Drivers for ride-hail companies don’t always get the best treatment. When Jennifer Heinlein, an Uber driver, was driving a passenger home from the airport one night, her car was smashed when a drunk driver caused a multiple car pileup on the St. John’s Bridge that launched her into oncoming traffic. If she’d not had a passenger in her car, Uber’s insurance wouldn’t have covered the crash. Even still, she had to pay a deductible and had to go without a paycheck while she waited to get a new car. But as the companies say, she’s an independent contractor.
A majority of Heinlein’s income comes from driving for Uber. Despite the challenges of being a driver, she likes the work. It lets her explore, it lets her have nice conversations with people, and it gives her the flexibility she needs as a single mom.
The state has nearly 40,000 drivers like Heinlein who work for ride-hail companies like Uber and Lyft.
They all could soon be getting a raise, along with a package of benefits long denied to drivers working for ride-hail companies. That is, if House Bill 2076 is signed by Gov. Jay Inslee. The bill already has passed the House and Senate.
“The drivers have really been my North Star throughout this process,” said Rep. Liz Berry, D-Seattle, the bill’s primary sponsor.
Berry said drivers want the same kind and level of protections already enjoyed by most employees in the private sector. Ride-hail companies and taxi and limousine services typically hire drivers as independent contractors rather than full-time or part-time employees. Because independent contractors are considered self-employed, that leaves them exempt from employee benefits and protections.
“They’ve been asking for benefits, and a better quality of life and future. I’m really proud to sponsor this bill,” Berry said. “Drivers in these for-hire transportation industries, like taxis and limo services, they’ve never been considered employees, even before Uber and Lyft came to the market. This bill really is ground-breaking in that way.”
Heinlein’s daughter is on the autism spectrum, so when schools closed in 2020, she had to stay home with her.
“She needed constant redirection,” said the single mother. At that point, she had to put her Uber driving to the side until schools reopened. When her daughter’s school had a COVID-19 outbreak recently and she was exposed, Heinlein had to stay home with her again.
“What was I supposed to do,” she recalled. She simply had to go without working and getting paid. With the passage of the legislation, Heinlein would gain five sick days per year. That’s one of the biggest benefits for her, though she is also looking forward to the pay increase.
House Bill 2076 creates uniform statewide regulations for transportation network companies, which includes taxi and limousine services as well as ride-hail companies.

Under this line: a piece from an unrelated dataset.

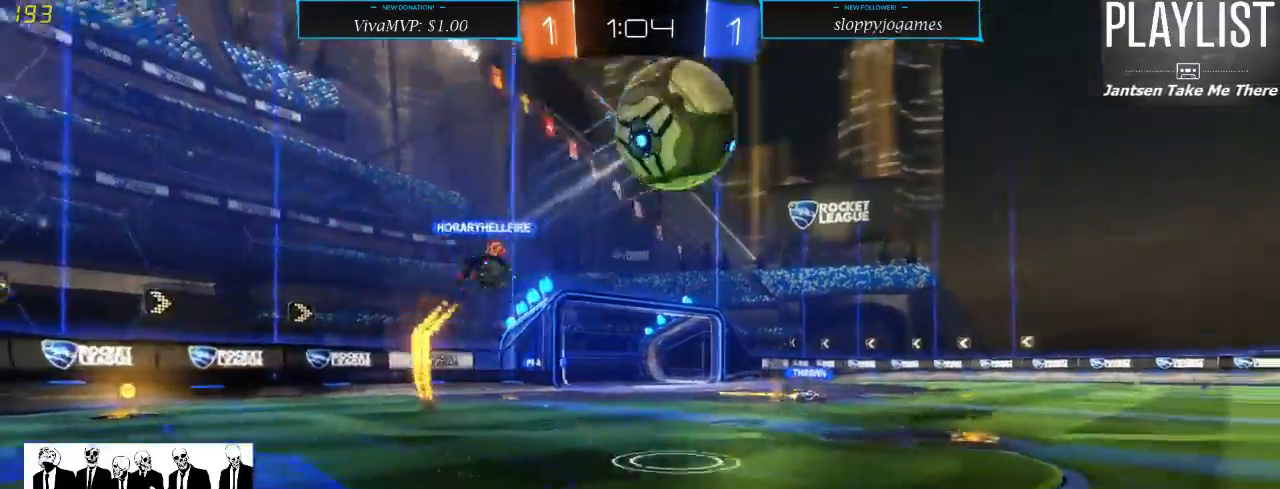
{"dt_ms": 500, "buttons": ["A", "R1", "R2"], "left_stick": "up", "right_stick": "center", "events": [[233, "left_stick", "center"], [350, "R1", "down"], [383, "left_stick", "up"], [450, "A", "down"]]}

It sets minimum per-mile and per-minute rates for drivers, and provides paid sick leave, paid family medical leave, workers’ compensation coverage and unemployment insurance. It does not, however, change the drivers’ independent contractor classification.
The bill would also create a fund for a driver resource center to resolve disputes around deactivations.

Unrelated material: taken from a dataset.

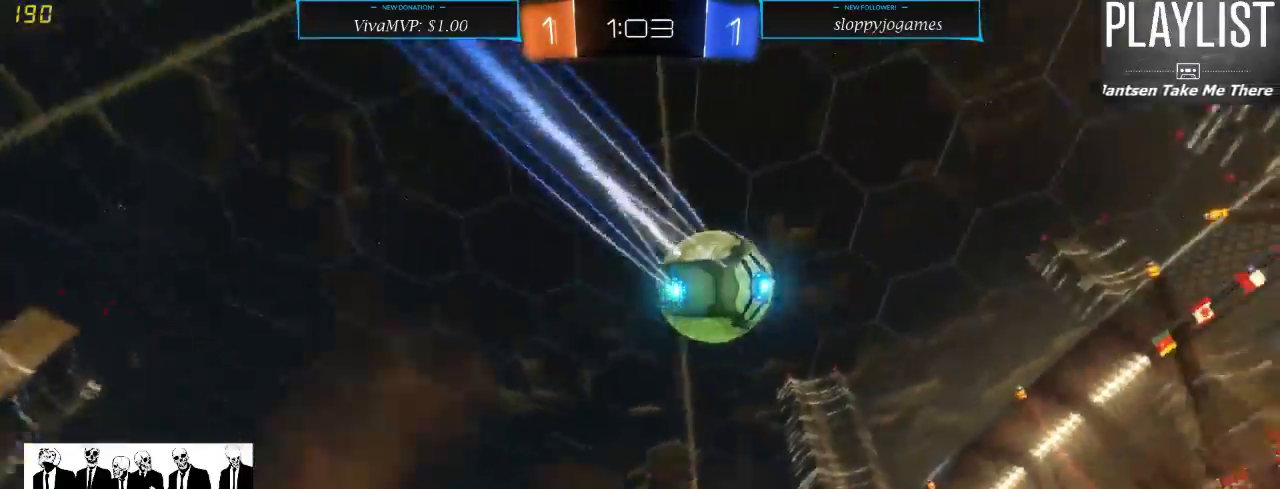
{"dt_ms": 500, "buttons": ["R2"], "left_stick": "center", "right_stick": "center", "events": [[17, "A", "up"], [67, "A", "down"], [167, "A", "up"], [267, "R1", "up"], [350, "left_stick", "center"]]}
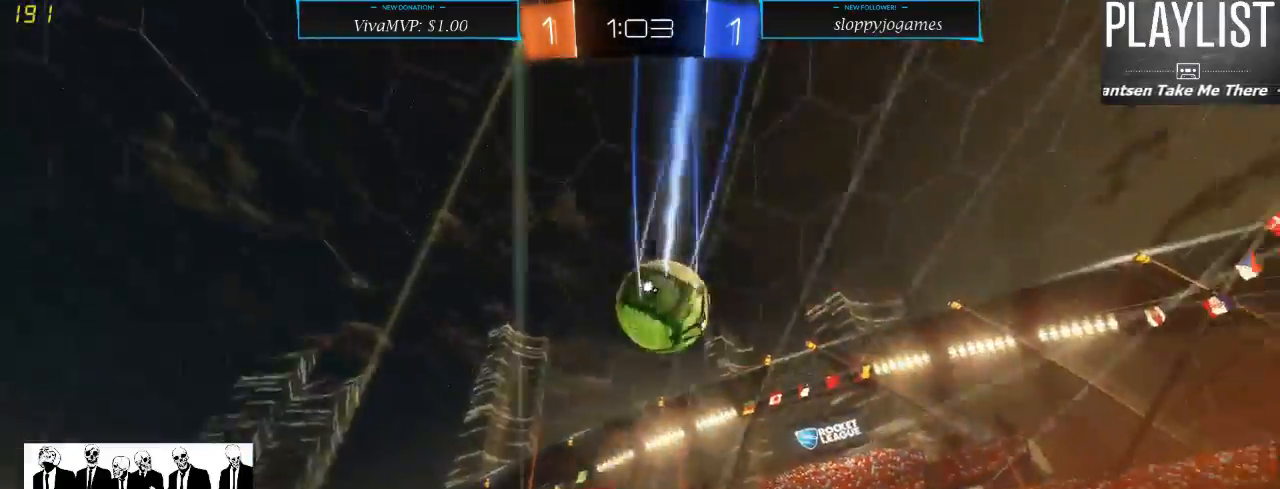
{"dt_ms": 500, "buttons": ["R2"], "left_stick": "center", "right_stick": "center", "events": []}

“They want deactivation protection. That means when they are on the app and for whatever reason they are kicked off or something, they want a course of action that is a neutral place to arbitrate that,” Berry added. “The deactivation protection has a just cause standard and grants them access to representation. All of this is enforced through (the Washington State Department of) Labor and Industries.”
Deactivation protection and increased pay were the originally the biggest demands from drivers, said Peter Kuel, the president of Washington’s Drivers Union and an Uber and Lyft driver since 2014. Since COVID, however, benefits also became very important. The Seattle-based union, which represents drivers statewide, had been advocating for years for increased pay, benefits and deactivation protection. They were able to bring it into fruition for drivers in Seattle, but with the legislation, they hope to bring it statewide.
“It’s not fair when we do this in Seattle alone,” said Kuel. “It has to go to all of us because we’re all the same.”
The union estimates thousands of drivers in the Vancouver area would benefit from HB 2076.
In Vancouver, driver mileage pay would increase by more than 65 percent while the per-minute pay rate would increase by more than 40 percent, Berry said. It’s not clear, however, what the pay would be for Washington drivers who pick up passengers in Oregon.
“We keep the flexibility of the work the drivers say they want but we give them so much more financial stability by raising their pay. It also allows for (cost of living adjustments) every year. And these benefits, they are not paid for by the drivers but are paid for by the companies,” Berry said.
Opponents of the bill say the additional costs to the companies will simply be passed on to consumers in the form of higher rates, which could make ride-hail services less attractive to those consumers.
“Every single cent in this bill was negotiated with the companies in mind,” Berry said. “They see Washington state as one of their top markets. They’re telling me this will allow their companies to thrive here and operate successfully in our state, so I have to hope that’s true.”